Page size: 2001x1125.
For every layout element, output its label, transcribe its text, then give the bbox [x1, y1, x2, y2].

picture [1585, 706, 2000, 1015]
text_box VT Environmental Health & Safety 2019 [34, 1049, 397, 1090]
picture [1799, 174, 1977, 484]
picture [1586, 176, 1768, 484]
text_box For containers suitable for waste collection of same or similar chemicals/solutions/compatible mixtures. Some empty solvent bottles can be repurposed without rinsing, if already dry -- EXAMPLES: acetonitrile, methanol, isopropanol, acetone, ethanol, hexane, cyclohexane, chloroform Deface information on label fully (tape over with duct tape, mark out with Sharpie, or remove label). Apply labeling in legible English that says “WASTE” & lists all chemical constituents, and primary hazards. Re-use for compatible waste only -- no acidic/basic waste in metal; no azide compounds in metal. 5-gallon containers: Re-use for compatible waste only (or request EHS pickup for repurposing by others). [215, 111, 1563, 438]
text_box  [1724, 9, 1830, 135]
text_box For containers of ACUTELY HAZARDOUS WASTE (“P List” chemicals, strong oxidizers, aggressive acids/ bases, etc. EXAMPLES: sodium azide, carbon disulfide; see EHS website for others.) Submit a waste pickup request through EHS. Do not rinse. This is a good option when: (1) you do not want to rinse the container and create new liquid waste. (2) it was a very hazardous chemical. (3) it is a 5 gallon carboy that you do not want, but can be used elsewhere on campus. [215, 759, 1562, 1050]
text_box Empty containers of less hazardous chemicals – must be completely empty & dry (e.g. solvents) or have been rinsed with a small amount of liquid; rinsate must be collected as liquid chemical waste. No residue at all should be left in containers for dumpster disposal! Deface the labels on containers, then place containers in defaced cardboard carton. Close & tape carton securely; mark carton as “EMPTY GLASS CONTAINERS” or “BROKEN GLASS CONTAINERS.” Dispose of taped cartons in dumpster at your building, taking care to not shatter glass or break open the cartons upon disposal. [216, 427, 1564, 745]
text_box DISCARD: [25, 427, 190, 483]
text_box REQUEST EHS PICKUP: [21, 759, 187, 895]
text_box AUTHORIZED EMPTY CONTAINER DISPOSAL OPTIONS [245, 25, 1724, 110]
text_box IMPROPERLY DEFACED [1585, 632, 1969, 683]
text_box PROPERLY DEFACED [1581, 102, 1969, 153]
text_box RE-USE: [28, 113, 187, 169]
_ _ _
→ Brief
Write the entries above out again. Match them exactly.

→ Result of the exercise
Page size: 2001x1125.
For every layout element, output its label, transcribe its text, then give the bbox [x1, y1, x2, y2].

picture [1585, 706, 2000, 1015]
text_box VT Environmental Health & Safety 2019 [34, 1049, 397, 1090]
picture [1799, 174, 1977, 484]
picture [1586, 176, 1768, 484]
text_box For containers suitable for waste collection of same or similar chemicals/solutions/compatible mixtures. Some empty solvent bottles can be repurposed without rinsing, if already dry -- EXAMPLES: acetonitrile, methanol, isopropanol, acetone, ethanol, hexane, cyclohexane, chloroform Deface information on label fully (tape over with duct tape, mark out with Sharpie, or remove label). Apply labeling in legible English that says “WASTE” & lists all chemical constituents, and primary hazards. Re-use for compatible waste only -- no acidic/basic waste in metal; no azide compounds in metal. 5-gallon containers: Re-use for compatible waste only (or request EHS pickup for repurposing by others). [215, 111, 1563, 438]
text_box  [1724, 9, 1830, 135]
text_box For containers of ACUTELY HAZARDOUS WASTE (“P List” chemicals, strong oxidizers, aggressive acids/ bases, etc. EXAMPLES: sodium azide, carbon disulfide; see EHS website for others.) Submit a waste pickup request through EHS. Do not rinse. This is a good option when: (1) you do not want to rinse the container and create new liquid waste. (2) it was a very hazardous chemical. (3) it is a 5 gallon carboy that you do not want, but can be used elsewhere on campus. [215, 759, 1562, 1050]
text_box Empty containers of less hazardous chemicals – must be completely empty & dry (e.g. solvents) or have been rinsed with a small amount of liquid; rinsate must be collected as liquid chemical waste. No residue at all should be left in containers for dumpster disposal! Deface the labels on containers, then place containers in defaced cardboard carton. Close & tape carton securely; mark carton as “EMPTY GLASS CONTAINERS” or “BROKEN GLASS CONTAINERS.” Dispose of taped cartons in dumpster at your building, taking care to not shatter glass or break open the cartons upon disposal. [216, 427, 1564, 745]
text_box DISCARD: [25, 427, 190, 483]
text_box REQUEST EHS PICKUP: [21, 759, 187, 895]
text_box AUTHORIZED EMPTY CONTAINER DISPOSAL OPTIONS [245, 25, 1724, 110]
text_box IMPROPERLY DEFACED [1585, 632, 1969, 683]
text_box PROPERLY DEFACED [1581, 102, 1969, 153]
text_box RE-USE: [28, 113, 187, 169]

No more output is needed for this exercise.